Get an inside perspective on how autonomous AI agents are reshaping the Internet, and what that means for the future of data, resilience, and digital innovation.


This is The Internet Report, where we analyze outages and trends across the Internet through the lens of Cisco ThousandEyes Internet and Cloud Intelligence. I’ll be here every other week, sharing the latest outage numbers and highlighting a few interesting outages. This week, we’re taking a break from our usual programming for a conversation about agentic AI and the key things NetOps teams need to take into account in this new agentic world. As always, you can read more below or tune in to the podcast for firsthand commentary.


Agentic AI and the Future of Data, Resilience, and Innovation

The transformation of our digital landscape is accelerating. The latest wave isn’t just a matter of higher bandwidth or better uptime. What we’re witnessing now is the rise of autonomous software agents acting as tireless digital citizens—agentic AI. If you’ve ever wondered how AI might evolve beyond chatbots or how the Internet’s fabric might adapt, you’re in for a fascinating exploration.
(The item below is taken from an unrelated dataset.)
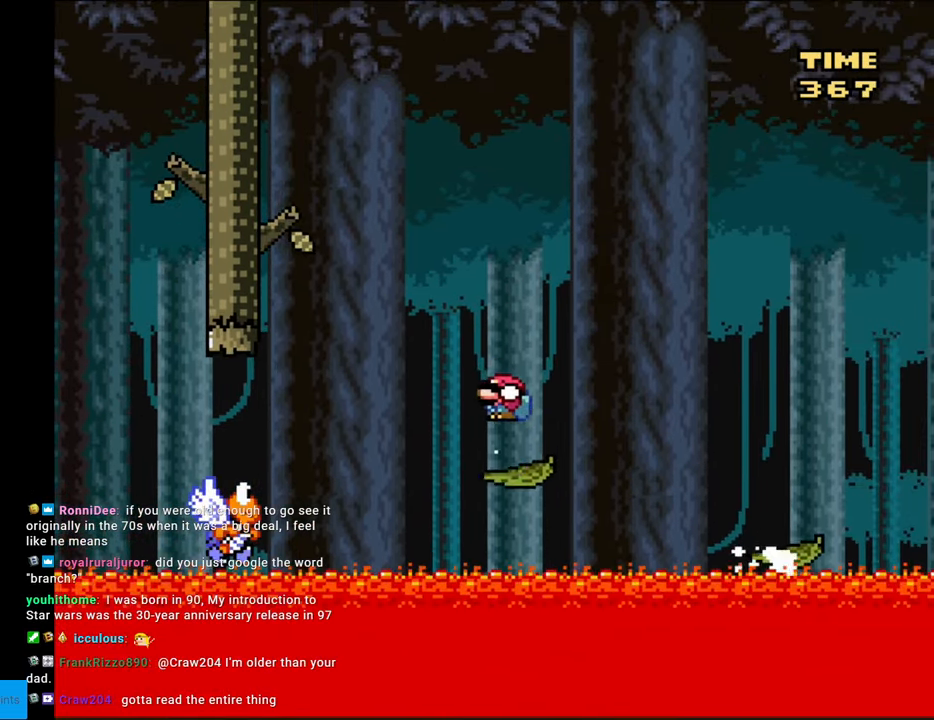
{"buttons": ["Y", "DPAD_DOWN", "DPAD_LEFT"], "events": [[83, "DPAD_DOWN", "up"], [167, "DPAD_DOWN", "down"], [217, "B", "up"], [267, "B", "down"], [300, "DPAD_DOWN", "up"], [417, "DPAD_DOWN", "down"], [500, "B", "up"]]}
In this episode of The Internet Report, we explore a new breed of AI agents that don’t merely assist humans, but operate independently, executing complex workflows, making decisions, and transacting across multiple services without human intervention. We touch on some profound implications of this advance for businesses, infrastructure, and data management. We also address the new requirements for agentic AI success that necessitate a significant shift in priorities for NetOps teams.

We’ll discuss:

  • The rise of autonomous AI agents: Hear how agentic AI is transforming the Internet and reshaping how organizations design and manage their networks.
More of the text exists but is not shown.